14-3-3sigma and p21 synergize to determine DNA damage response following Chk2 inhibition.

DNA damage checkpoints are critical for preventing tumorigenesis and regulating the response of cells to genotoxic agents. It is believed that the coordinated actions of a number of effectors underlie proper checkpoint function. The kinase Chk2, p21 and 14-3-3sigma have each been shown to be independent effectors of the G(2) DNA damage checkpoint. However, the relative roles of these proteins remain unclear. To help elucidate this question, we have perturbed each of these 3 genes in combination in human cells.

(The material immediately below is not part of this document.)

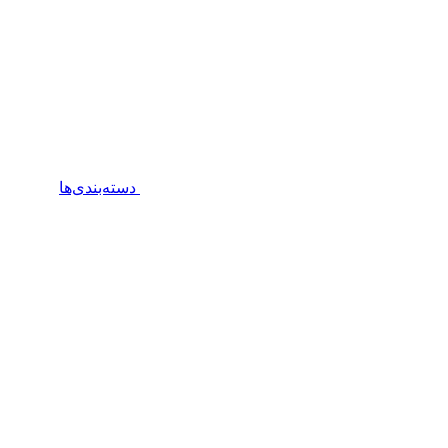
دسته‌بندی‌ها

We show that Chk2 depletion causes markedly increased sensitivity to DNA damage in p21(-/-), 14-3-3sigma(-/-) cells but not in cells lacking only one or none of these genes. This greater sensitivity was due to an increase in apoptosis following DNA damage and not due to exacerbation of G(2) checkpoint defects. Pharmacologic inhibition of Chk2 in p21(-/-), 14-3-3sigma(-/-) cells also resulted in greater sensitivity to DNA damage. Our data indicates that p21 and 14-3-3sigma synergize as molecular determinants of sensitivity to DNA damage following Chk2 inhibition, and Chk2 modulates the biological rheostat that determines whether a cancer cell undergoes arrest versus death after treatment with a chemotherapeutic agent. These findings have implications for the targeting of Chk2 in human cancers.